> [阅读材料]
UVA 239 - Tempus et mobilius. Time and motion

题目链接

题意:这题题意也是吊得飞起,看了老半天,大概是这样:
有一个放球的队列,和3个轨道(说白了就是栈),一个容纳5,1个12,1个12,每1分钟队列出一个小球,放入栈,如果放入5的满了,就把5的放回队列,头一个放入12的,如果12的满了,就把12的放回队列,头一个放入另一个12的栈,如果又满了,就全部放回队列(头一个最后放回),问多少天之后,队列中小球会回复原来的状态

思路:先是模拟求出一天的情况,对应一个置换,然后就是求置换中循环的最大公倍数即可了

代码:

#include <stdio.h>
#include <string.h>
#include <queue>
#include <stack>
using namespace std;

const int N = 7005;
int n, next[N], vis[N];

long long gcd(long long a, long long b) {
	if (!b) return a;
	return gcd(b, a % b);
}

long long lcm(long long a, long long b) {
	return a / gcd(a, b) * b;
}

int main() {
	while (~scanf("%d", &n) && n) {
		queue<int> Q;
		stack<int> mins, fives, hours;
		for (int i = 0; i < n; i++)

> [练习题目]
[1] 请把这篇题解中从“long long lcm(long”起到“i = 0; i < n; i++)”止的这一段原样抄写出来。
[2] 请把条目从开头到包含“blue cross: rotated 30 degrees clockwise”的那一行（两端都算在内）重新写出，将其中的“semicircle”一律换成“half circle”，其余内容不变，只写这一段条目。

> [数据摘录]
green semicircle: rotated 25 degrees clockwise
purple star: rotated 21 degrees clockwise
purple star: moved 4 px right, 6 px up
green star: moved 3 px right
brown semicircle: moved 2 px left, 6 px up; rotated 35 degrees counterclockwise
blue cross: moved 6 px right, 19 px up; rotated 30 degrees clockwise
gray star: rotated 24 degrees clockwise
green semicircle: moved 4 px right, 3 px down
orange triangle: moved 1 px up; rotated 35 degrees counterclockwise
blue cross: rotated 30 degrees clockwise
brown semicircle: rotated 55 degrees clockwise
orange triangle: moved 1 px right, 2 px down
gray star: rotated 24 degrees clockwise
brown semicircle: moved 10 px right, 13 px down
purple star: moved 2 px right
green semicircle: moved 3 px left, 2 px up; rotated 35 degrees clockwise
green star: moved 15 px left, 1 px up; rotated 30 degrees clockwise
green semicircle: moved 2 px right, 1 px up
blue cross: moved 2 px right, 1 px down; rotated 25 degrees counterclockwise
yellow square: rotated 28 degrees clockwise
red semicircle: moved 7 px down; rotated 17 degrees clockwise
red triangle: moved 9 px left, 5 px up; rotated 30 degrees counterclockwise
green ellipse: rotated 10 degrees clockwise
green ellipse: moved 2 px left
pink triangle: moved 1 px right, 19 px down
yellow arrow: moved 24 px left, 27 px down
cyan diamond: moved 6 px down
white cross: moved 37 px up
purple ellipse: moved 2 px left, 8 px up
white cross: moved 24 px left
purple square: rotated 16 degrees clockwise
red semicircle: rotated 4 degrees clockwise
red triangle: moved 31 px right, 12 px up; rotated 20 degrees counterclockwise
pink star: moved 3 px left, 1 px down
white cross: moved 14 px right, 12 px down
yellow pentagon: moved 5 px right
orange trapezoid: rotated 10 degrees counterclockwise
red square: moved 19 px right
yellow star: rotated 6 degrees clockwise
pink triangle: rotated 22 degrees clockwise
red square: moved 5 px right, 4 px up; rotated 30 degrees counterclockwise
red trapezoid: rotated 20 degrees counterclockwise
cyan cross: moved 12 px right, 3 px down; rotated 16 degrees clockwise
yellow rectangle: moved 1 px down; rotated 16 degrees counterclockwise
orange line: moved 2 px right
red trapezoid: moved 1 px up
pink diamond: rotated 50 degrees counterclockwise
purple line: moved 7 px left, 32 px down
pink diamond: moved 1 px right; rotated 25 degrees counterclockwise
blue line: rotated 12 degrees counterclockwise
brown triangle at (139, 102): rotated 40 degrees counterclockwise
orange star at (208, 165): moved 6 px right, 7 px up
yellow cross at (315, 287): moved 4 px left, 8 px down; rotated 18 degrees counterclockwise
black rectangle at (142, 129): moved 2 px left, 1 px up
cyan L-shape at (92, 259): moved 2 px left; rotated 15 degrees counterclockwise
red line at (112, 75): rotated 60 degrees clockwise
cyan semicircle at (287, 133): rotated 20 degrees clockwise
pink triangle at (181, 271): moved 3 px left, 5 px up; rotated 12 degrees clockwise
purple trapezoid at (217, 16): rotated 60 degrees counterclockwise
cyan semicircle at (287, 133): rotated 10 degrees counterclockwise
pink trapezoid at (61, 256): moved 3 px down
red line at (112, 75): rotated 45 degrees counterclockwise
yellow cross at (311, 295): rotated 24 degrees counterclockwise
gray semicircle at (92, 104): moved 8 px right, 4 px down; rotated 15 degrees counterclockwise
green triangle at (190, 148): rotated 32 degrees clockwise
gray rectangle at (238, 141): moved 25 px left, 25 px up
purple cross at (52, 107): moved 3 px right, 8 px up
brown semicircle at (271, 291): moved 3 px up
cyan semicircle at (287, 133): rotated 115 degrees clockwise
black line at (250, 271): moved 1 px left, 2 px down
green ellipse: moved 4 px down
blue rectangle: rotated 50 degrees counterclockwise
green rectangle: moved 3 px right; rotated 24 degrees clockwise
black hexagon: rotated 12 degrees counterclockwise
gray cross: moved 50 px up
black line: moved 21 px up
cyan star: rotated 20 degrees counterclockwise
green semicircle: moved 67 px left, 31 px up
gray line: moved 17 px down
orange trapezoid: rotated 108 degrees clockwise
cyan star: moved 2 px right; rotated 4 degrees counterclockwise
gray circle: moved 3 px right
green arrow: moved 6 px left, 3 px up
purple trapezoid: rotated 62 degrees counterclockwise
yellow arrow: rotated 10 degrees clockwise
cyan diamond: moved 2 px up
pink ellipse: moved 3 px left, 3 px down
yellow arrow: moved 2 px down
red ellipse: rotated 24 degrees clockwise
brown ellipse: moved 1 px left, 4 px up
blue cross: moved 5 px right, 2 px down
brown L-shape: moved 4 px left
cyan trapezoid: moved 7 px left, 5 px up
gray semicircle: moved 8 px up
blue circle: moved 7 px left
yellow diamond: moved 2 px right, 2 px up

> [题目解答]
[1]
long long lcm(long long a, long long b) {
	return a / gcd(a, b) * b;
}

int main() {
	while (~scanf("%d", &n) && n) {
		queue<int> Q;
		stack<int> mins, fives, hours;
		for (int i = 0; i < n; i++)

[2]
green half circle: rotated 25 degrees clockwise
purple star: rotated 21 degrees clockwise
purple star: moved 4 px right, 6 px up
green star: moved 3 px right
brown half circle: moved 2 px left, 6 px up; rotated 35 degrees counterclockwise
blue cross: moved 6 px right, 19 px up; rotated 30 degrees clockwise
gray star: rotated 24 degrees clockwise
green half circle: moved 4 px right, 3 px down
orange triangle: moved 1 px up; rotated 35 degrees counterclockwise
blue cross: rotated 30 degrees clockwise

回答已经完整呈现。